COLUMBUS, Ohio (WCMH) – Three tornadoes, one of which injured seven people, are confirmed to have hit western Ohio during this past weekend’s severe storms, according to the National Weather Service (NWS).

The NWS confirmed the first storm near Troy, Miami County, touched down early Saturday morning. The agency made the determination due to supporting radar data and damage reports in the area, it said in a release.

Columbus and Central Ohio Weather

More information, including intensity and tracking data, is expected to be released Monday.

The second tornado – an EF1 storm – touched down in Auglaize County at approximately 12:54 a.m. Saturday.

The tornado had a maximum wind speed of 110 mph and was on the ground for approximately 13 minutes, carving a path more than 17 miles long, eventually lifting near the Auglaize/Allen county line.
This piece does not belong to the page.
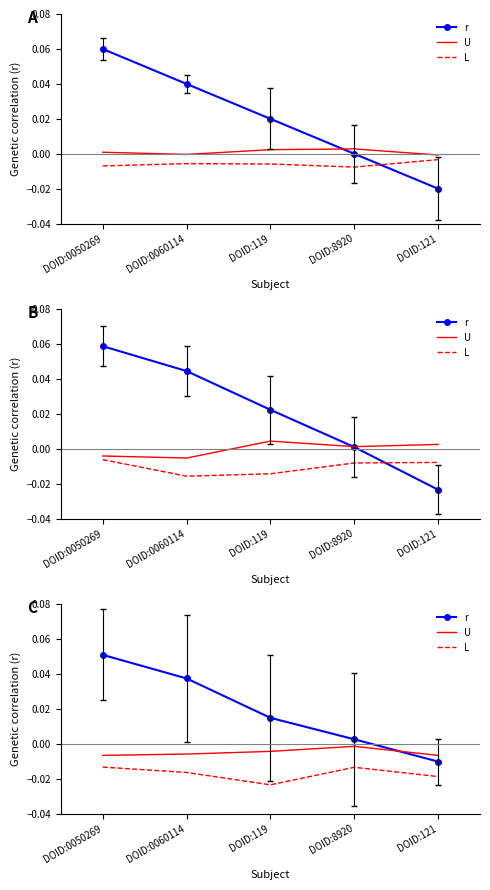

List the series in order of their peak value, highest first.

r, U, L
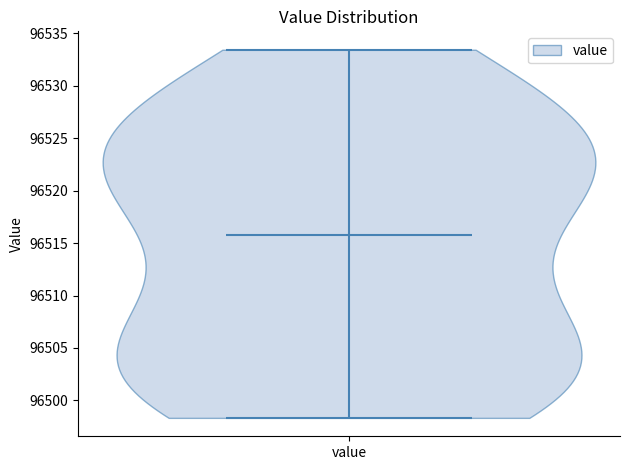

What is the lowest point the violin for value reaches on the y-axis? The values are not printed on the chart, so give them approximately, as read against the axis.

96498.5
The NWS estimates the storm’s path width maxed out at 300 yards.

The agency reports seven injuries associated with the tornado when it hit a campsite northeast of Interstate 75. The storm flipped over several trailers and tore the roof off a large meeting hall.

In addition, the NWS said the tornado leveled a commercial greenhouse, damaged a truck stop and blew over several semi-trailers, destroyed a historic brick school building on Brown Road, knocked down multiple trees, and tore off several roofs.

The third tornado was confirmed in Paulding County on the Indiana state line, touching down Friday at approximately 11:53 p.m. and staying on the ground for about two minutes.

The NWS office in northern Indiana said the EF0 storm, with an estimated top wind speed of 80 mph, was on the ground for less than a mile and had a maximum path width of about 150 yards.

The tornado crossed the Maumee River, causing minor roof and siding damage to homes and uprooting and snapping several trees along its path.

The tornadoes were part of a weather front Friday into Saturday that spun up tornadoes in 11 states across the South, Midwest, and Northeast, killing at least 32 people and causing billions of dollars in damages.